■ Exercise instructions
State how many lines of the material below contain the string "umlActor", with case counting, and give only that number.

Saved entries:

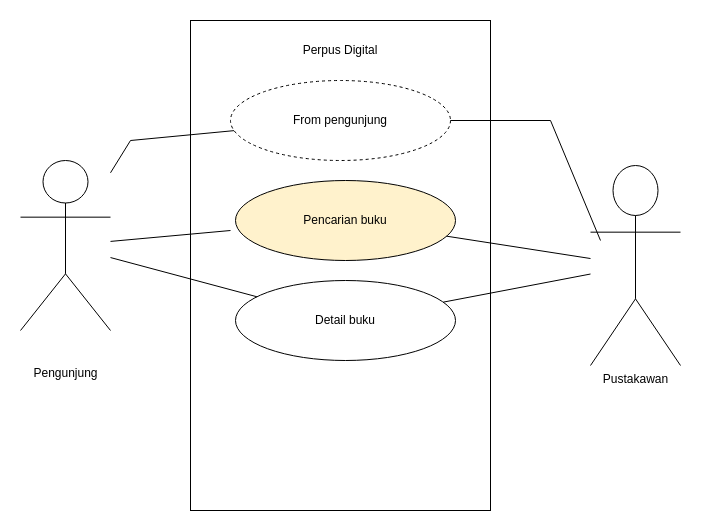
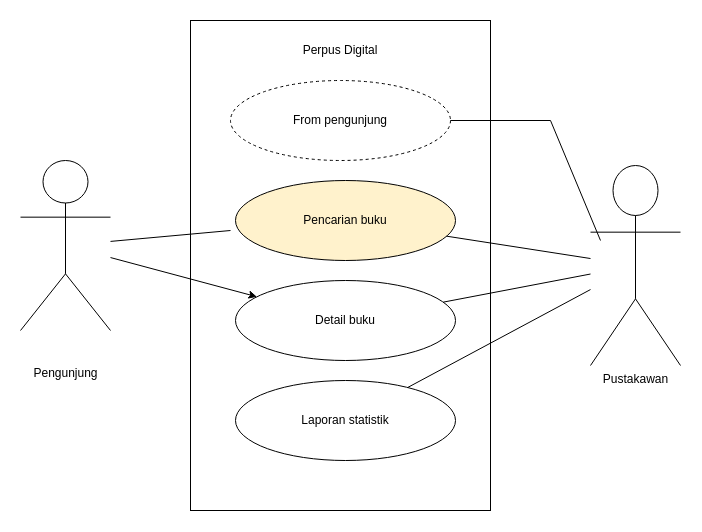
  <mxCell id="0" />
  <mxCell id="1" parent="0" />
  <mxCell id="2" value="" style="rounded=0;whiteSpace=wrap;html=1;" vertex="1" parent="1"><mxGeometry x="190" y="20" width="300" height="490" as="geometry" /></mxCell>
  <mxCell id="3" value="From pengunjung" style="ellipse;whiteSpace=wrap;html=1;dashed=1;" vertex="1" parent="1"><mxGeometry x="230" y="80" width="220" height="80" as="geometry" /></mxCell>
  <mxCell id="4" value="Pencarian buku" style="ellipse;whiteSpace=wrap;html=1;fillColor=#fff2cc;" vertex="1" parent="1"><mxGeometry x="235" y="180" width="220" height="80" as="geometry" /></mxCell>
  <mxCell id="5" value="Detail buku" style="ellipse;whiteSpace=wrap;html=1;" vertex="1" parent="1"><mxGeometry x="235" y="280" width="220" height="80" as="geometry" /></mxCell>
+ <mxCell id="6" value="Laporan statistik" style="ellipse;whiteSpace=wrap;html=1;" vertex="1" parent="1"><mxGeometry x="235" y="380" width="220" height="80" as="geometry" /></mxCell>
  <mxCell id="7" value="&lt;br&gt;&lt;br&gt;Pengunjung" style="shape=umlActor;verticalLabelPosition=bottom;verticalAlign=top;html=1;outlineConnect=0;" vertex="1" parent="1"><mxGeometry x="20" y="160" width="90" height="170" as="geometry" /></mxCell>
  <mxCell id="8" value="Pustakawan" style="shape=umlActor;verticalLabelPosition=bottom;verticalAlign=top;html=1;outlineConnect=0;" vertex="1" parent="1"><mxGeometry x="590" y="165" width="90" height="200" as="geometry" /></mxCell>
  <mxCell id="9" value="Perpus Digital" style="text;html=1;strokeColor=none;fillColor=none;align=center;verticalAlign=middle;whiteSpace=wrap;rounded=0;" vertex="1" parent="1"><mxGeometry x="295" y="40" width="90" height="20" as="geometry" /></mxCell>
- <mxCell id="10" value="" style="endArrow=none;html=1;rounded=0;" edge="1" parent="1" source="7" target="3"><mxGeometry width="50" height="50" relative="1" as="geometry"><mxPoint x="90" y="285" as="sourcePoint" /><mxPoint x="140" y="235" as="targetPoint" /><Array as="points"><mxPoint x="130" y="140" /></Array></mxGeometry></mxCell>
- <mxCell id="11" value="" style="endArrow=none;html=1;rounded=0;" edge="1" parent="1" source="7" target="5"><mxGeometry width="50" height="50" relative="1" as="geometry"><mxPoint x="120" y="340" as="sourcePoint" /><mxPoint x="170" y="290" as="targetPoint" /></mxGeometry></mxCell>
+ <mxCell id="11" value="" style="endArrow=classic;html=1;rounded=0;" edge="1" parent="1" source="7" target="5"><mxGeometry width="50" height="50" relative="1" as="geometry"><mxPoint x="120" y="340" as="sourcePoint" /><mxPoint x="170" y="290" as="targetPoint" /></mxGeometry></mxCell>
  <mxCell id="12" value="" style="endArrow=none;html=1;rounded=0;" edge="1" parent="1" target="7"><mxGeometry width="50" height="50" relative="1" as="geometry"><mxPoint x="230" y="230" as="sourcePoint" /><mxPoint x="160" y="220" as="targetPoint" /><Array as="points"><mxPoint x="230" y="230" /></Array></mxGeometry></mxCell>
  <mxCell id="13" value="" style="endArrow=none;html=1;rounded=0;" edge="1" parent="1" source="3"><mxGeometry width="50" height="50" relative="1" as="geometry"><mxPoint x="550" y="290" as="sourcePoint" /><mxPoint x="600" y="240" as="targetPoint" /><Array as="points"><mxPoint x="550" y="120" /></Array></mxGeometry></mxCell>
  <mxCell id="14" value="" style="endArrow=none;html=1;rounded=0;" edge="1" parent="1" source="4" target="8"><mxGeometry width="50" height="50" relative="1" as="geometry"><mxPoint x="550" y="300" as="sourcePoint" /><mxPoint x="600" y="250" as="targetPoint" /></mxGeometry></mxCell>
  <mxCell id="15" value="" style="endArrow=none;html=1;rounded=0;" edge="1" parent="1" source="5" target="8"><mxGeometry width="50" height="50" relative="1" as="geometry"><mxPoint x="500" y="360" as="sourcePoint" /><mxPoint x="550" y="310" as="targetPoint" /></mxGeometry></mxCell>
+ <mxCell id="16" value="" style="endArrow=none;html=1;rounded=0;" edge="1" parent="1" source="6" target="8"><mxGeometry width="50" height="50" relative="1" as="geometry"><mxPoint x="520" y="380" as="sourcePoint" /><mxPoint x="570" y="330" as="targetPoint" /></mxGeometry></mxCell>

■ Correct output
2